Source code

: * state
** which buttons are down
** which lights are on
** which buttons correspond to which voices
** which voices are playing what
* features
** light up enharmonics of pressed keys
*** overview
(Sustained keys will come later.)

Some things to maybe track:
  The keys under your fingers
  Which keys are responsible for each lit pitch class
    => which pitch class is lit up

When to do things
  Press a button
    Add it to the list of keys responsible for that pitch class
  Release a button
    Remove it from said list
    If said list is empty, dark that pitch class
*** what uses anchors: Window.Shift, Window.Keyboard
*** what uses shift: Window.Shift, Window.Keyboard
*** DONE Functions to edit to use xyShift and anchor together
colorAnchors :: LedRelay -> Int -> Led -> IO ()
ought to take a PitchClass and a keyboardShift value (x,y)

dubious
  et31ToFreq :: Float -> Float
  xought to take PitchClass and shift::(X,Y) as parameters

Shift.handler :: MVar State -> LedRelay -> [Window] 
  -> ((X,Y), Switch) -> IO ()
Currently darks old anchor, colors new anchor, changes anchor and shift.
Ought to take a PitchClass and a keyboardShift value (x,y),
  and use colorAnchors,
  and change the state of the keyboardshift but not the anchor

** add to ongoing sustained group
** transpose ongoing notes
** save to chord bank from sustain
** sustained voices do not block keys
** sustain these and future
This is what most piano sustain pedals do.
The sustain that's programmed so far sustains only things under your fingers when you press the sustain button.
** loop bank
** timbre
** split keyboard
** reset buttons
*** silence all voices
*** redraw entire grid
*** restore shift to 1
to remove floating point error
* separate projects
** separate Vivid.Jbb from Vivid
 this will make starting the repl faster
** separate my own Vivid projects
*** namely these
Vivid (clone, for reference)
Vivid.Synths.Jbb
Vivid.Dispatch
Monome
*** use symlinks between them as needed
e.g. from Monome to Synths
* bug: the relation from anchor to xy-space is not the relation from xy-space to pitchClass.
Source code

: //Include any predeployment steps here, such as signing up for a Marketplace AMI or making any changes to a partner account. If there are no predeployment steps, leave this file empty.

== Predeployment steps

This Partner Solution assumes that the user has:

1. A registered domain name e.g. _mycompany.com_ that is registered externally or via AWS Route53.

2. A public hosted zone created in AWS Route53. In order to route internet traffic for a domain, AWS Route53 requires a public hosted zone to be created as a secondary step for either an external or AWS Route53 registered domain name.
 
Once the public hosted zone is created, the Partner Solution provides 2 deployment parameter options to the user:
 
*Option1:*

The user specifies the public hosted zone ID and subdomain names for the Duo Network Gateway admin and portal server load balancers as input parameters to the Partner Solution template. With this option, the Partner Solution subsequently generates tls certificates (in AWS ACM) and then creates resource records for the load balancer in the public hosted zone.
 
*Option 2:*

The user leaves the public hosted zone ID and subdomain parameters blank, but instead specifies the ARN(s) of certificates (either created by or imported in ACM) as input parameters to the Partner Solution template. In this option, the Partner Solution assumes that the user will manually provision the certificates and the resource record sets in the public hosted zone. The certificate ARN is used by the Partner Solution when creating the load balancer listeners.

The task
All lines with the word "responsible" are needed; pull them from the entries and copy each.

Exercise result
  Which keys are responsible for each lit pitch class
    Add it to the list of keys responsible for that pitch class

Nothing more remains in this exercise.